Dopo l’importante testimonianza del professor Tavani, il medico che eseguì l’autopsia sul corpo di Lidia Macchi, il processo a Stefano Binda è proseguito nel pomeriggio con le audizioni agli altri periti che si occuparono dei restanti reperti. Come riferisce il quotidiano Corriere.it, ad oggi sono ormai troppo poche le informazioni di fatto utilizzabili. Tra queste però ne spicca una, ovvero il Dna rinvenuto sul lembo della busta spedita alla famiglia di Lidia nel giorno del suo funerale e contenente la lettera anonima fino ad oggi attribuita all’imputato. Ebbene, quel Dna non sarebbe compatibile con quello di Binda, dunque non fu lui a leccarla. Ovviamente in questo giallo ancora irrisolto a distanza di un trentennio resta un rammarico grande, quello di non avere più a disposizione i vetrini contenenti il liquido seminale dell’uomo che incontrò Lidia Macchi quella notte in cui fu uccisa a coltellate poiché andarono tutti distrutti a causa di un errore del tribunale di Varese. I consulenti, intervenendo in aula, oggi hanno asserito che se fossero ancora stati in loro possesso, quei vetrini avrebbero permesso con certezza di confermare o meno l’appartenenza all’imputato.

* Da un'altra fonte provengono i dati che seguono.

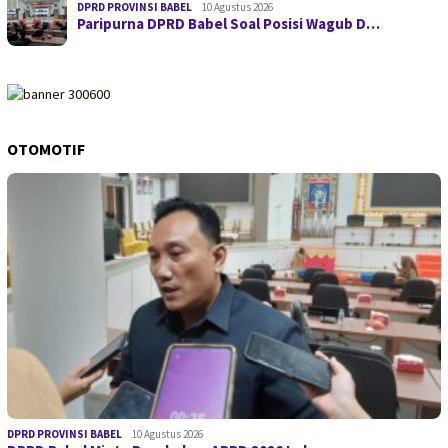
DPRD PROVINSI BABEL
10 Agustus 2026
Paripurna DPRD Babel Soal Posisi Wagub D…
OTOMOTIF
DPRD PROVINSI BABEL
10 Agustus 2026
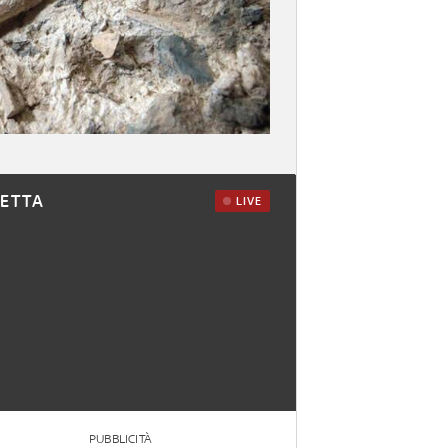
RETTA
LIVE
PUBBLICITÀ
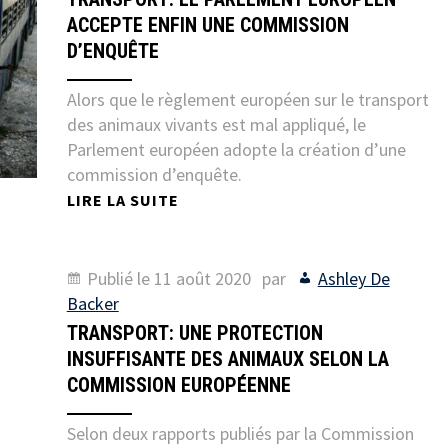
ACCEPTE ENFIN UNE COMMISSION
D’ENQUÊTE
Alors que le règlement européen sur le transport
des animaux vivants est mal appliqué, le
Parlement européen adopte la création d’une
commission d’enquête.
LIRE LA SUITE
Publié le
11 août 2020
par
Ashley De
Backer
TRANSPORT: UNE PROTECTION
INSUFFISANTE DES ANIMAUX SELON LA
COMMISSION EUROPÉENNE
Selon deux rapports publiés par la Commission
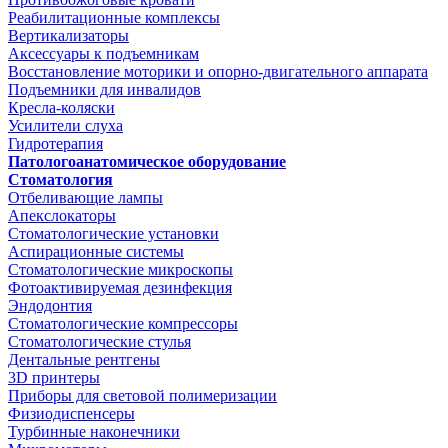
Реабилитационные комплексы
Вертикализаторы
Аксессуары к подъемникам
Восстановление моторики и опорно-двигательного аппарата
Подъемники для инвалидов
Кресла-коляски
Усилители слуха
Гидротерапия
Патологоанатомическое оборудование
Стоматология
Отбеливающие лампы
Апекслокаторы
Стоматологические установки
Аспирационные системы
Стоматологические микроскопы
Фотоактивируемая дезинфекция
Эндодонтия
Стоматологические компрессоры
Стоматологические стулья
Дентальные рентгены
3D принтеры
Приборы для световой полимеризации
Физиодиспенсеры
Турбинные наконечники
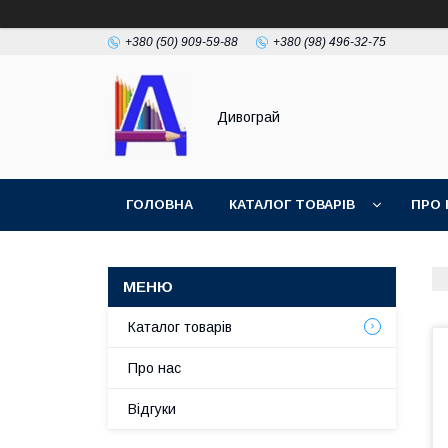
+380 (50) 909-59-88
+380 (98) 496-32-75
Дивограй
ГОЛОВНА
КАТАЛОГ ТОВАРІВ
ПРО 
УМОВИ ЗГОДИ
ФОТОГАЛЕРЕЯ
Каталог товарів
Про нас
Відгуки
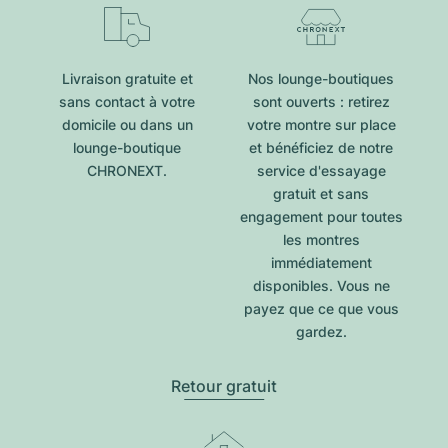
Livraison gratuite et
Nos lounge-boutiques
sans contact à votre
sont ouverts : retirez
domicile ou dans un
votre montre sur place
lounge-boutique
et bénéficiez de notre
CHRONEXT.
service d'essayage
gratuit et sans
engagement pour toutes
les montres
immédiatement
disponibles. Vous ne
payez que ce que vous
gardez.
Retour gratuit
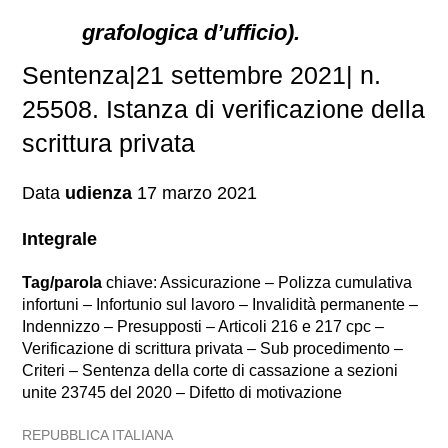
grafologica d’ufficio).
Sentenza|21 settembre 2021| n.
25508. Istanza di verificazione della
scrittura privata
Data
udienza
17 marzo 2021
Integrale
Tag/parola
chiave: Assicurazione – Polizza cumulativa
infortuni – Infortunio sul lavoro – Invalidità permanente –
Indennizzo – Presupposti – Articoli 216 e 217 cpc –
Verificazione di scrittura privata – Sub procedimento –
Criteri – Sentenza della corte di cassazione a sezioni
unite 23745 del 2020 – Difetto di motivazione
REPUBBLICA ITALIANA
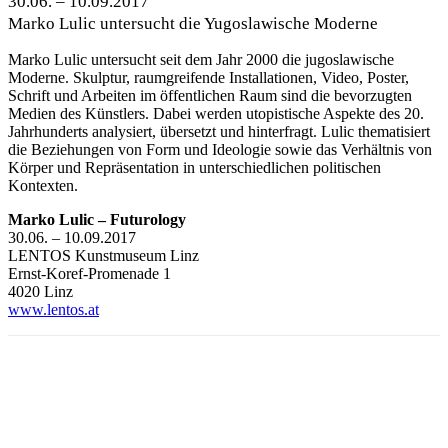
30.06. – 10.09.2017
Marko Lulic untersucht die Yugoslawische Moderne
Marko Lulic untersucht seit dem Jahr 2000 die jugoslawische
Moderne. Skulptur, raumgreifende Installationen, Video, Poster,
Schrift und Arbeiten im öffentlichen Raum sind die bevorzugten
Medien des Künstlers. Dabei werden utopistische Aspekte des 20.
Jahrhunderts analysiert, übersetzt und hinterfragt. Lulic thematisiert
die Beziehungen von Form und Ideologie sowie das Verhältnis von
Körper und Repräsentation in unterschiedlichen politischen
Kontexten.
Marko Lulic – Futurology
30.06. – 10.09.2017
LENTOS Kunstmuseum Linz
Ernst-Koref-Promenade 1
4020 Linz
www.lentos.at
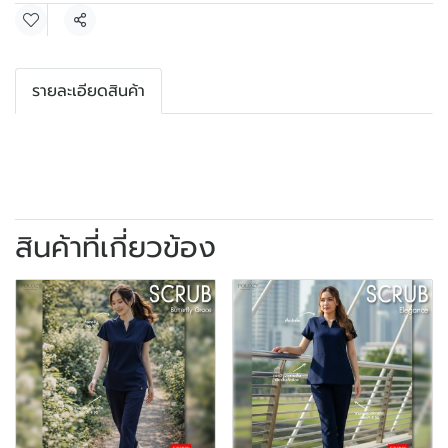
แชร์
รายละเอียดสินค้า
สินค้าที่เกี่ยวข้อง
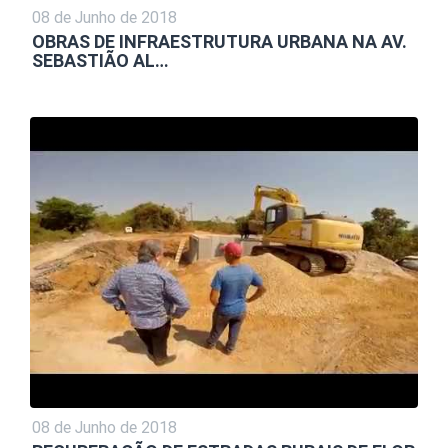
08 de Junho de 2018
OBRAS DE INFRAESTRUTURA URBANA NA AV.
SEBASTIÃO AL…
08 de Junho de 2018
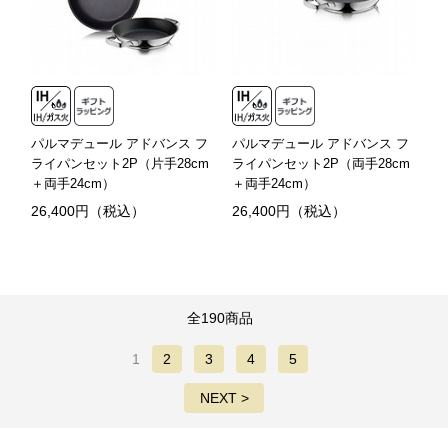
パルマデュール アドバンス フ
パルマデュール アドバンス フ
ライパンセット2P（片手28cm
ライパンセット2P（両手28cm
＋両手24cm）
＋両手24cm）
26,400円（税込）
26,400円（税込）
全190商品
1
2
3
4
5
NEXT >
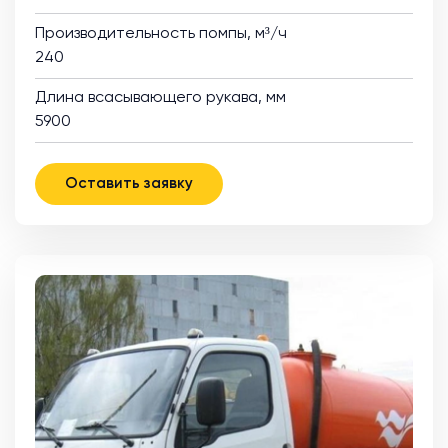
Производительность помпы, м³/ч
240
Длина всасывающего рукава, мм
5900
Оставить заявку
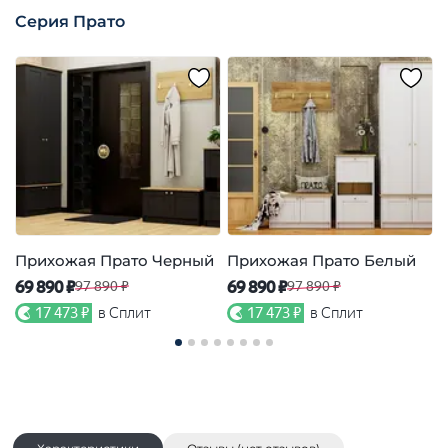
Серия Прато
Прихожая Прато Черный
Прихожая Прато Белый
С
69 890 ₽
69 890 ₽
4
97 890 ₽
97 890 ₽
17 473 ₽
в Сплит
17 473 ₽
в Сплит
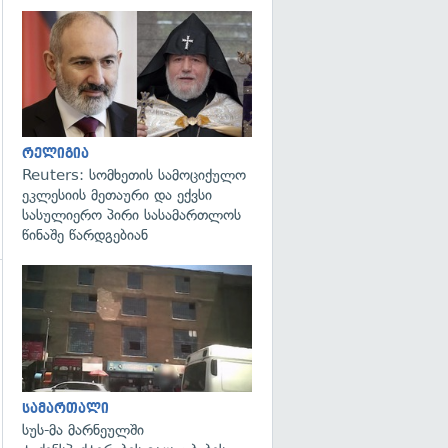
გადახედვა
რელიგია
Reuters: სომხეთის სამოციქულო
ეკლესიის მეთაური და ექვსი
სასულიერო პირი სასამართლოს
წინაშე წარდგებიან
გადახედვა
გადახედვა
სამართალი
სუს-მა მარნეულში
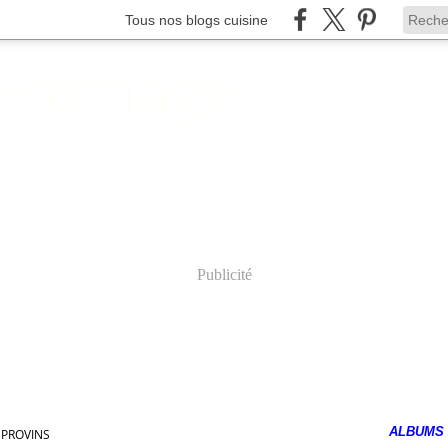
Tous nos blogs cuisine
 Fromage
Publicité
ALBUMS
 PROVINS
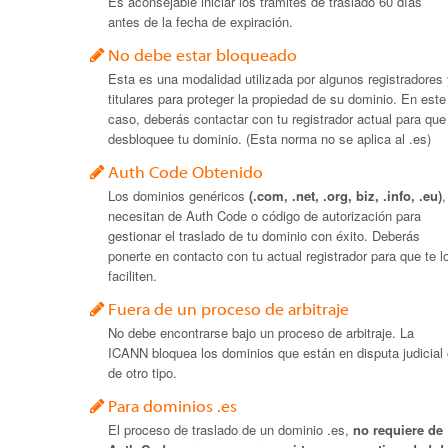
Es aconsejable iniciar los trámites de traslado 60 días
antes de la fecha de expiración.
No debe estar bloqueado
Esta es una modalidad utilizada por algunos registradores
titulares para proteger la propiedad de su dominio. En este
caso, deberás contactar con tu registrador actual para que
desbloquee tu dominio. (Esta norma no se aplica al .es)
Auth Code Obtenido
Los dominios genéricos
(.com, .net, .org, biz, .info, .eu)
,
necesitan de Auth Code o código de autorización para
gestionar el traslado de tu dominio con éxito. Deberás
ponerte en contacto con tu actual registrador para que te l
faciliten.
Fuera de un proceso de arbitraje
No debe encontrarse bajo un proceso de arbitraje. La
ICANN bloquea los dominios que están en disputa judicial
de otro tipo.
Para dominios .es
El proceso de traslado de un dominio .es,
no requiere de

LIDIA MACCHI, PROCESSO STEFANO BINDA: LE RIVELAZIONI DEL MEDICO LEGALE E DEI PERITI

UCCISA IN UN LUOGO DIVERSO

Spazio all’autopsia eseguita sul cadavere di Lidia Macchi nel corso della nuova udienza del processo a Stefano Binda. Stando a quanto riporta il quotidiano Il Giorno nella sua versione online, questa mattina in apertura del nuovo appuntamento con la giustizia sono state analizzate le fotografie dell’esame medico-autoptico compiuto sulla giovane studentessa nel 1987. Interessanti le conclusioni rese davanti al giudice dal medico legale Mario Tavani, il quale ha asserito che la giovane non fu vittima di una violenza sessuale e che il rapporto consumato circa mezzora prima della sua uccisione con 29 coltellate potrebbe essere stato consenziente. Non solo: stando agli accertamenti dell’epoca, secondo il professionista intervenuto oggi in aula non è escluso che Lidia Macchi sia stata uccisa in un luogo diverso dalla località Sass Pinì di Cittiglio, la zona boschiva dove fu rinvenuta cadavere. Qui, dunque, potrebbe essere stata portata solo in un secondo momento, dopo il brutale omicidio.

RAPPORTO SESSUALE CONSENZIENTE?

Le informazioni rese oggi in aula dal medico Tavani, nell’ambito del processo a carico di Stefano Binda, ex compagno di liceo di Lidia Macchi e suo presunto assassino, non hanno rappresentato una vera novità ma solo una conferma di quanto già contenuto nella relazione dell’autopsia eseguita 30 anni fa. Le sue affermazioni, tuttavia, potrebbero ribaltare in parte la ricostruzione avanzata dall’accusa. Secondo l’ordinanza del gip, il rapporto sessuale fu probabilmente consenziente. Tuttavia, non si esclude l’ipotesi che la giovane Macchi possa essere stata costretta non fisicamente ma dietro minaccia. In merito invece al luogo del delitto, secondo le indagini questo si sarebbe consumato la notte del 5 gennaio 1987 proprio a Cittiglio mentre non vi sarebbe alcun accenno ad un eventuale successivo trasporto del corpo. Tale ipotesi, invece, è stata argomentata dal medico legale Tavani giustificandola alla luce della scarsità di macchie ematiche all’interno della vettura e sul terreno, a differenza dei vestiti e del corpo che erano invece totalmente intrisi di sangue.